On the other hand, if you intend to use your cells for a functional assay or perform nucleic acid analysis or protein expression studies, during the sort we need to make every effort to ensure that debris and dead cells are not included or they can skew your results. In these cases the threshold is dropped to ensure that the debris and dead cells are properly assessed by the instrument. The downside to this is that your sort efficiency is likely to drop as well, reducing your overall recovery.

9. Don't leave your cells in the collection buffer!

Sheath fluid is excellent for clean operation of the cell sorter but not so much for long-term cell survival!

When preparing collection tubes for catching your cells, ensure that you provide your core staff with tubes that are HALF FULL (yes, half full!) of collection media that your cells like to grow in and supplement the media by doubling the amount of FCS that you would normally use. The higher protein content of the collection buffer helps keep cells happy prior to their return to your lab.

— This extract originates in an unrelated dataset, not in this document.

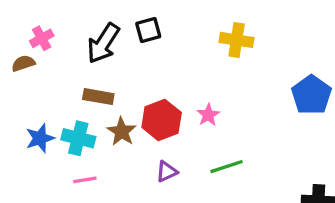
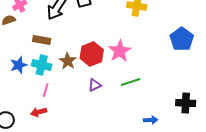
brown rectangle: (98, 97) -> (42, 40), moved
pink star: (208, 115) -> (120, 51), size x1.6
pink line: (85, 180) -> (46, 90), turned -64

If collection tubes are empty or have insufficient media in them, the chance that a cell will strike the wall of the tube rather than landing in the media is significantly increased. Cells that don't land in the media are unlikely to survive.

When you get back to your lab, spin your cells down as soon as you can and then put them into fresh culture media, sometimes with a little boost in protein % if they are particularly fussy. They will thank you for the extra pampering. Well, perhaps they won't enjoy the centrifugation part, but the rest of the TLC will be appreciated.